À la fin des années 50 et au début des années 60, lorsque les rangs des producteurs de télévision comprenaient peu ou pas d'autres femmes, Mme Jarvis a contribué à la réalisation d'une programmation remarquable, notamment en accédant au Kremlin pour une émission télévisée spéciale de 1963 sur ce complexe de Moscou. En 1964, elle a emmené les téléspectateurs dans une vaste tournée du Louvre en France, un documentaire qui a remporté plusieurs Emmy Awards. Au début des années 1970, elle a obtenu l'autorisation de filmer en Chine, donnant aux téléspectateurs américains un aperçu des sites antiques là-bas à une époque où ce pays était encore largement bouclé.

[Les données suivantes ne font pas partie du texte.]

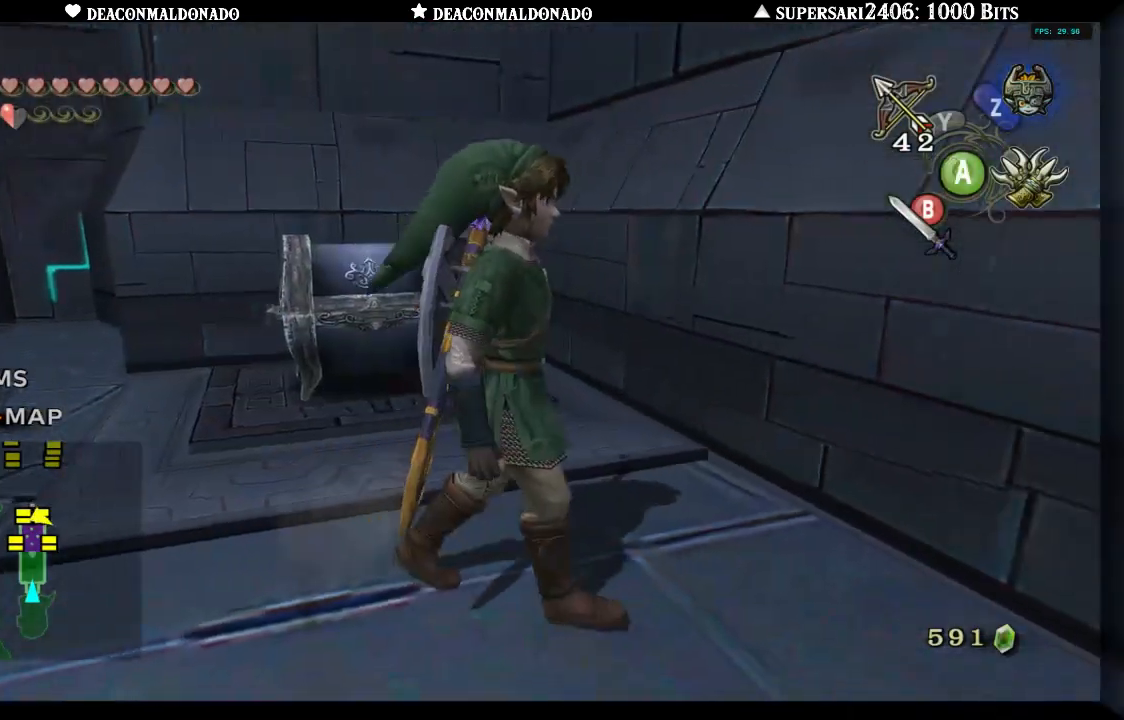
{"buttons": [], "left_stick": "up", "right_stick": "center", "events": [[467, "left_stick", "up"]]}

Son travail au théâtre était tout aussi aventureux à l'échelle internationale. En 1988, elle a collaboré avec des producteurs soviétiques pour présenter à Moscou une production de Sophisticated Ladies, la revue musicale Duke Ellington. En 1990, elle a apporté le premier opéra rock soviétique jamais vu aux États-Unis, Junon et Avos : The Hope, au City Center de New York.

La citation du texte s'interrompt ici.